BAMcinemaFest 2014: Q&A with Tony Gerber (The Notorious Mr. Bout)

To US law enforcers, Viktor Bout is an arms smuggler with intent to harm US military personnel. To his family and friends, he is a hard-working businessman trying to provide for his family in post-Communist Russia. To movie audiences worldwide, he is the rumored real-life inspiration for Nicholas Cage's character in Lord of War. To skeptics, he is the scapegoat of an overzealous, over-reaching fight against terrorism in the post-911 United States.

To present these complicated and contradictory viewpoints, directors Tony Gerber and Maxim Pozdorovkin sorted through hundreds of hours of home videos that Viktor Bout enthusiastically shot throughout his peripatetic life, and intercut them with interviews conducted with journalists, attorneys, and investigators to make the documentary The Notorious Mr. Bout, which has its New York premiere at BAMcinemaFest this Wednesday. We spoke to Tony Gerber about the film and the festival.        


What films have served as inspiration in your work?

Carol Reed's The Third Man and Francis Ford Coppola's The Conversation.

What are some of the creative and logistical challenges you faced while working on your film?

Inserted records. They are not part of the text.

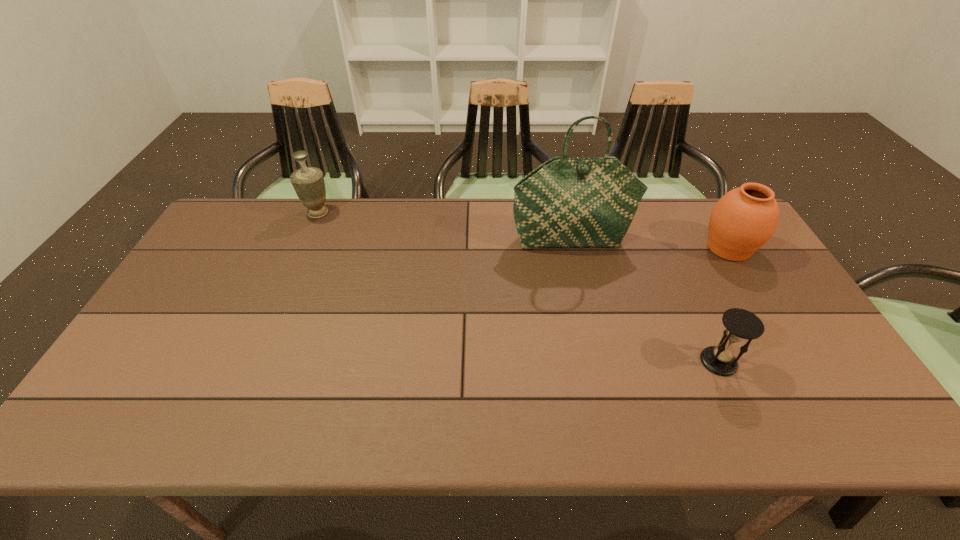
Locate an element on the screen. the second object from left to right is located at coordinates (566, 202).

Locate an element on the screen. the tallest object is located at coordinates (566, 202).

Locate an element on the screen. This screenshot has height=540, width=960. the leftmost object is located at coordinates (308, 182).

I want to click on the farthest object, so click(x=308, y=182).

Identify the location of the rightmost object. The image size is (960, 540). (744, 219).

Find the location of a particular element. This screenshot has height=540, width=960. the right urn is located at coordinates (744, 219).

Where is `the nearest object`? the nearest object is located at coordinates (740, 324).

Where is `hourglass`? The image size is (960, 540). hourglass is located at coordinates (740, 324).

I want to click on blank area located 0.070m on the back of the second object from left to right, so click(x=565, y=217).

Locate an element on the screen. The height and width of the screenshot is (540, 960). vacant space located on the front of the farthest object is located at coordinates (297, 263).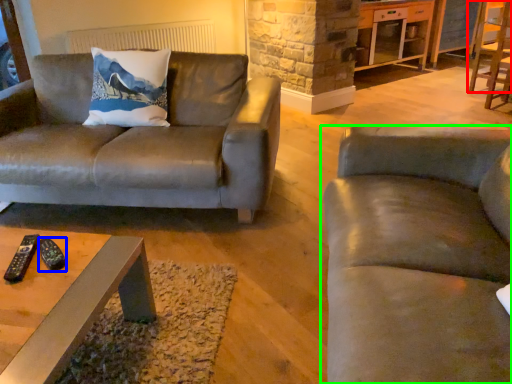
Question: Based on their relative distances, which object is farther from chair (highlighted by a red box)? Choose from remote (highlighted by a blue box) and studio couch (highlighted by a green box).

Choices:
 (A) remote
 (B) studio couch

Answer: (A)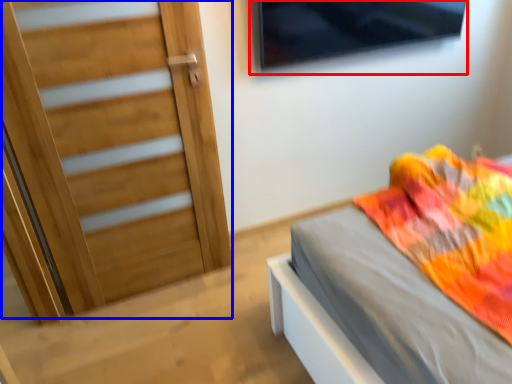
Question: Which of the following is the farthest to the observer, window (highlighted by a red box) or door (highlighted by a blue box)?

Choices:
 (A) window
 (B) door

Answer: (A)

Interviewing Viktor Bout through a monitored (i.e. surveilled) prison email system was difficult, at times frustrating, and very different from an eye-to-eye sit-down interview. The fact that we each had several in-person visits with him while he was in prison in New York meant that we could create a rapport that was possible to carry over into emails. One of the great challenges of the film was the research: separating fact from fiction, cross-referencing the work of arms investigators—with anecdotes, news reports, accounts from friends and family—triangulated against often unreliable open source content.

The film uses a lot of Bout’s home video and his own narration. How do you keep your own point of view while stay true to his?

The film is less concerned with judgment than understanding. Our point of view was carried in juxtaposition of opposing interview bites, and at times with comedic or parodic cuts between footage sources. The score by Will Bates also gave us a powerful tool for commentary.

What are some of your favorite films of the year?

I loved Virunga, Ne Me Quitte Pas, and I Origins.

What are you most excited to see in BAMcinemaFest?
Memphis.

The Notorious Mr. Bout screens in BAMcinemaFest on Wednesday, Jun 25 at 7pm.